US Hindu group asks who owns yoga
New York, Nov. 28: Yoga is practised by about 15 million people in the US, for reasons almost as numerous — from the benefits mapped in brain scans to the less tangible rewards that New Age journals call spiritual centring. Religion, for the most part, has nothing to do with it.
But a group of Indian-Americans has ignited a surprisingly fierce debate by mounting a campaign to acquaint Westerners with the faith that it says underlies every single yoga style followed in gyms, ashrams and spas: Hinduism.
The campaign, labelled “Take Back Yoga,” does not ask yoga devotees to become Hindu, or instructors to teach more about Hinduism. The small but increasingly influential gro-up behind it, the Hindu American Foundation, suggests that people become more aware of yoga’s debt to the faith’s traditions.
That suggestion has drawn a flurry of strong reactions from figures far apart on the religious spectrum. Dr Deepak Chopra, the New Age writer, has dismissed the campaign as a jumble of faulty history and Hindu nationalism. R. Albert Mohler Jr., president of the Southern Baptist Theological Seminary, has said he agrees that yoga is Hindu — and cited that as evidence that the practice imperilled the souls of Christians who engage in it.

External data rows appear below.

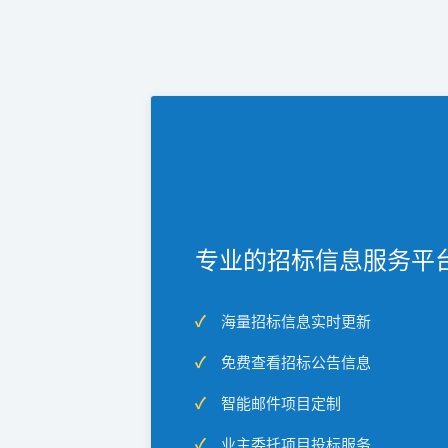
专业的招标信息服务平
海量招标信息实时更新
免费查看招标公告信息
智能邮件项目定制
业主委托项目投标服务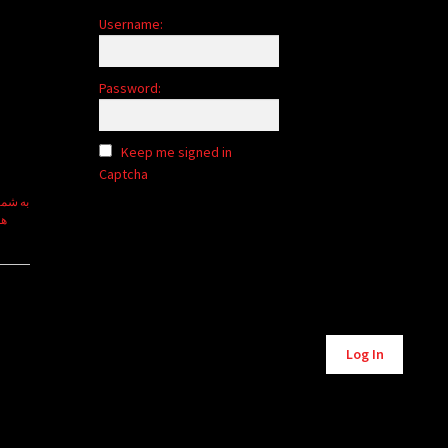
Username:
Password:
Keep me signed in
Captcha
هو
Alternative:
Log In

The question — who owns yoga? — has become an enduring topic of chatter in yoga Web forums, Hindu US newspapers and journals.
In June, it even prompted the Indian government to begin making digital copies of ancient drawings showing the provenance of more than 4,000 yoga poses, to discourage further claims by entrepreneurs like Bikram Choudhury, an Indian-born yoga instructor to the stars. Mr Choudhury nettled Indian officials in 2007 when he copyrighted his personal style of 26 yoga poses as “Bikram Yoga.”

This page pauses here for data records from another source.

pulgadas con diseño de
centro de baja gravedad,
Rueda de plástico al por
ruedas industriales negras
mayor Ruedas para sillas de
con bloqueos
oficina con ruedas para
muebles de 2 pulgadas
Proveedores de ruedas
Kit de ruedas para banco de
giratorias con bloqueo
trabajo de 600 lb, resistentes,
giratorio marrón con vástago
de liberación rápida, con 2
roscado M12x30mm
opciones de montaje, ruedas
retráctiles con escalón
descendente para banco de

Organisers of ‘Take Back Yoga’ point out that the philosophy of yoga was first described in Hinduism’s seminal texts and remains at the core of Hindu teaching. Yet, because the religion has been stereotyped in the West as a polytheistic faith of “castes, cows and curry,” they say, most Americans prefer to see yoga as the legacy of a more timeless, spiritual “Indian wisdom.”
“In a way,” said Dr Aseem Shukla, foundation co-foun-der, “our issue is yoga has thrived, but Hinduism has lost control of the brand.”

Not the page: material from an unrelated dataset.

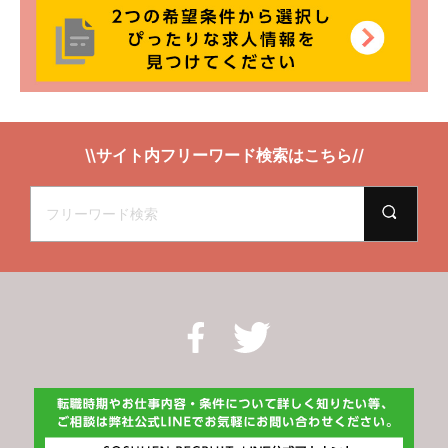
\\サイト内フリーワード検索はこちら//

For many practitioners, including Debbie Desmond, 27, a yoga instructor in Williamsburg, Brooklyn, the talk of branding and ownership is bewildering.
“Nobody owns yoga,” she said in her studio, Namaste Yoga. “Yoga is not a religion. It is a way of life, a method of becoming. We were taught that the roots of yoga go back further than Hinduism itself.”
Like Dr Chopra and some religious historians, Ms Desmond believes that yoga originated in the Vedic culture of Indo-Europeans who settled in India in the third millennium BC, long before the tradition now called Hinduism emerged. Other historians trace the first written description of yoga to the Bhagavad Gita, believed to have been written between the fifth and second centuries BC.